**TASK BRIEF:** All lines from the start of the listing below through the line containing "Una investigación realizada" are to be written out again exactly, and no others.
================
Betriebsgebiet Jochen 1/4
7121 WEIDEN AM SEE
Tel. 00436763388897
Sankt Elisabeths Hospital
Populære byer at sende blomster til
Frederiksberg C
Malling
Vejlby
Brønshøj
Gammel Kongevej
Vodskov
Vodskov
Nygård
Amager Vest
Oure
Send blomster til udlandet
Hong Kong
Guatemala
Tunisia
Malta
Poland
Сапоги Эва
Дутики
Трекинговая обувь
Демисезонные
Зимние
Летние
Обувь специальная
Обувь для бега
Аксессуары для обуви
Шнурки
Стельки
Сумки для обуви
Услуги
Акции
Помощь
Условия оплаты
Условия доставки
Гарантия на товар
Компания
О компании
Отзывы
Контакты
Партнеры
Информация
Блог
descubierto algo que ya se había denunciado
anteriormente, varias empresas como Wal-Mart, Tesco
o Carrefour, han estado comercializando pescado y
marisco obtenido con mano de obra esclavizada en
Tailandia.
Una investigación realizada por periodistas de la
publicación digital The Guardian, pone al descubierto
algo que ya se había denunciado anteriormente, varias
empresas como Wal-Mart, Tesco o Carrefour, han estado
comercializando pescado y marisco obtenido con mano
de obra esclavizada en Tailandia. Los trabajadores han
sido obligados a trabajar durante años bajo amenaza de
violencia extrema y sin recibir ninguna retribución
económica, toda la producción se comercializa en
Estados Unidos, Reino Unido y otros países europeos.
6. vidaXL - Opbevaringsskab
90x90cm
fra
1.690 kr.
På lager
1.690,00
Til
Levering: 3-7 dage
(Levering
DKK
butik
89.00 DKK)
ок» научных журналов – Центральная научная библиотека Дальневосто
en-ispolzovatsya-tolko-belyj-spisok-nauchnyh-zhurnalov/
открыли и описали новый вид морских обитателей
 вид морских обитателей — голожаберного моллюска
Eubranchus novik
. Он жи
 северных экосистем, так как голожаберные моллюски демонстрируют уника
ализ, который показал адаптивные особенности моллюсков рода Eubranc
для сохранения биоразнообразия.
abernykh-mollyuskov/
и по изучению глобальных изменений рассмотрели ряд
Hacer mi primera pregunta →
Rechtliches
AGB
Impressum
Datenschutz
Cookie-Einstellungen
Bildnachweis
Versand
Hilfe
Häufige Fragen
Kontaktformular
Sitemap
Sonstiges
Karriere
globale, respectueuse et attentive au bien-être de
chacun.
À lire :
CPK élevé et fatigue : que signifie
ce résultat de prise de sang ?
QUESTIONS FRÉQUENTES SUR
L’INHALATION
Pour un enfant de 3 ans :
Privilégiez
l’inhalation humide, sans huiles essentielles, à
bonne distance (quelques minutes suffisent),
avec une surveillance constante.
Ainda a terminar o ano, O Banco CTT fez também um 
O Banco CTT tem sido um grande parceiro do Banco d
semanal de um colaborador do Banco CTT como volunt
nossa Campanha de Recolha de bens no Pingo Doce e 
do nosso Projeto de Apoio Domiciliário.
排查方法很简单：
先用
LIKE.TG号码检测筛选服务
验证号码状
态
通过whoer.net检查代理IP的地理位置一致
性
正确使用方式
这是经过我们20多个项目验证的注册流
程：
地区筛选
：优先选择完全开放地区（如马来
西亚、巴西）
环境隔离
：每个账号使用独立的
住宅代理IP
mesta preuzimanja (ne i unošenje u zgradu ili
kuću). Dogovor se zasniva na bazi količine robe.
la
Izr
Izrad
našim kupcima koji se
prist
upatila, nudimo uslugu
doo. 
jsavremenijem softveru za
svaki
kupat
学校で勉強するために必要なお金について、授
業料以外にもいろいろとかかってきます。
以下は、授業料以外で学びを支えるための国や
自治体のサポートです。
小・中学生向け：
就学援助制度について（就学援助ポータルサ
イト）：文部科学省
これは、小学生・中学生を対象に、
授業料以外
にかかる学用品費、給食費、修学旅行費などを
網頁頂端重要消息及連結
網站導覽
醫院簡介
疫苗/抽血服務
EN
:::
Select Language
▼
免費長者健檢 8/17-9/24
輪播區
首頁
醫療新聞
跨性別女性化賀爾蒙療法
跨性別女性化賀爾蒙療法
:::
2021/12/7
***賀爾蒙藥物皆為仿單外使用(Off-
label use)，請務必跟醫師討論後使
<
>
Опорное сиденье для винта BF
================
**EXPECTED ANSWER:**
Betriebsgebiet Jochen 1/4
7121 WEIDEN AM SEE
Tel. 00436763388897
Sankt Elisabeths Hospital
Populære byer at sende blomster til
Frederiksberg C
Malling
Vejlby
Brønshøj
Gammel Kongevej
Vodskov
Vodskov
Nygård
Amager Vest
Oure
Send blomster til udlandet
Hong Kong
Guatemala
Tunisia
Malta
Poland
Сапоги Эва
Дутики
Трекинговая обувь
Демисезонные
Зимние
Летние
Обувь специальная
Обувь для бега
Аксессуары для обуви
Шнурки
Стельки
Сумки для обуви
Услуги
Акции
Помощь
Условия оплаты
Условия доставки
Гарантия на товар
Компания
О компании
Отзывы
Контакты
Партнеры
Информация
Блог
descubierto algo que ya se había denunciado
anteriormente, varias empresas como Wal-Mart, Tesco
o Carrefour, han estado comercializando pescado y
marisco obtenido con mano de obra esclavizada en
Tailandia.
Una investigación realizada por periodistas de la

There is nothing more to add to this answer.